Acceptable tracking camera calibration reprojection error
-
Hi
Does anyone know what is the acceptable figures for the reported reprojection error after the calibration is done?
The example in the documentation shows a figure of 0.17.. but im usually getting 0.5 - 0.8 -ish..
Does it matter?
-
We have the calibration script require a re-projection error <= 0.5. We've found this to be a reliable value where our computer vision services perform well but is also attainable with the calibration tool. If you're having trouble getting to this value make sure that the camera is focused and doesn't have and smears on the lens.
-
@Alex-Gardner said in Acceptable tracking camera calibration reprojection error:
We have the calibration script require a re-projection error <= 0.5. We've found this to be a reliable value where our computer vision services perform well but is also attainable with the calibration tool. If you're having trouble getting to this value make sure that the camera is focused and doesn't have and smears on the lens.
I have the voxl-calibrate-camera tool reporting successful calibration even when the reprojection error is >0.5. Is this a new feature? Im on SDK-0.8.
Also, do i need to skew the chessboard in various angles and orientations across the 4 images being collected? I could complete the calibration either by placing the chessboard flat facing the camera, or by skewing in various angles and orientations and both yields similar reprojection error. OpenCV seems to suggest the latter approach is necessary though.
-
Ah,
If you're talking about the calibration for the fisheye tracking lens the rules are different. It's much easier to calculate the intrinsics of the fisheye lenses since there's much more warp in the images, hence why there's only 4 images required for the calibration. A result of this is that the reprojection cutoff will be much higher because it's such a distorted image (we have found that <=5 works for the fisheye).
If you run the calibrator on one of the pinhole stereo cameras you'll see a lot more of the target rectangles, some of which have been intentionally elongated as to force the user to include some skew in the input set. This isn't necessary for the fisheye though.

### WHAT YOU WILL DO
(A) Answer these questions from the calibration thread, one per line:
(i) What reprojection error does the example in the documentation show?
(ii) Which SDK version is the person asking about the voxl-calibrate-camera tool using?
(iii) What reprojection cutoff has been found to work for the fisheye?
(B) Summarize the calibration thread in two sentences.
(C) Say whether each statement agrees with the calibration thread, answering yes or no and quoting the words that decide it:
(i) Only 4 images are required for the fisheye calibration.
(ii) Skewing the chessboard gave the questioner a much lower reprojection error than placing it flat.
(iii) Some target rectangles for the pinhole stereo cameras are intentionally elongated.

### DATA ROWS
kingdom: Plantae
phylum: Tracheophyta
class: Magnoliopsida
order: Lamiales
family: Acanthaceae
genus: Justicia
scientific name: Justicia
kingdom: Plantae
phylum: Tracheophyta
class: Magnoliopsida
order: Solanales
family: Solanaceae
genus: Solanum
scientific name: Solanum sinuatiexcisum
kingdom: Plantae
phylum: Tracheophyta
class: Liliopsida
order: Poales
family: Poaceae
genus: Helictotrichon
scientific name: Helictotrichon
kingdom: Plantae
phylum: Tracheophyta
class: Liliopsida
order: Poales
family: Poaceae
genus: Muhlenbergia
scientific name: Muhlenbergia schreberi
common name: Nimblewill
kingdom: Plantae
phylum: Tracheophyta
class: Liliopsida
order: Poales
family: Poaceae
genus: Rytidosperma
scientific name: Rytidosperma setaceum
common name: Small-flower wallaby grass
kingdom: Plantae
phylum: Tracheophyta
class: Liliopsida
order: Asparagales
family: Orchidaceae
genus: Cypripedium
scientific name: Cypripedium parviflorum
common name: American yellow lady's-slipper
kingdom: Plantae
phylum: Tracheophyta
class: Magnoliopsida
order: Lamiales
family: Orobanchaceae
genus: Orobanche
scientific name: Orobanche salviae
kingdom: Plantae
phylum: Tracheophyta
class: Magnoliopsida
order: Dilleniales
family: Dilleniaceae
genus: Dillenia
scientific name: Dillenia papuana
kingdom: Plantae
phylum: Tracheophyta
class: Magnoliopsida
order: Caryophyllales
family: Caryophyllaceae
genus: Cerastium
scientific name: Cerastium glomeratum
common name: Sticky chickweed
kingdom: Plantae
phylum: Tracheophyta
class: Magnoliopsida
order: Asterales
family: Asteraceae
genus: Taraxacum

### TASK-BY-TASK SOLUTIONS
(A)
(i) 0.17
(ii) SDK-0.8
(iii) <=5

(B) A user asks whether it matters that their reprojection error is usually about 0.5 to 0.8 when the documentation example shows 0.17. A reply says the calibration script requires an error of 0.5 or less, but for the fisheye tracking lens the cutoff is much higher, with 5 or less found to work, and skewing the target is not necessary there.

(C)
(i) Yes: "hence why there's only 4 images required for the calibration"
(ii) No: "both yields similar reprojection error"
(iii) Yes: "some of which have been intentionally elongated as to force the user to include some skew in the input set"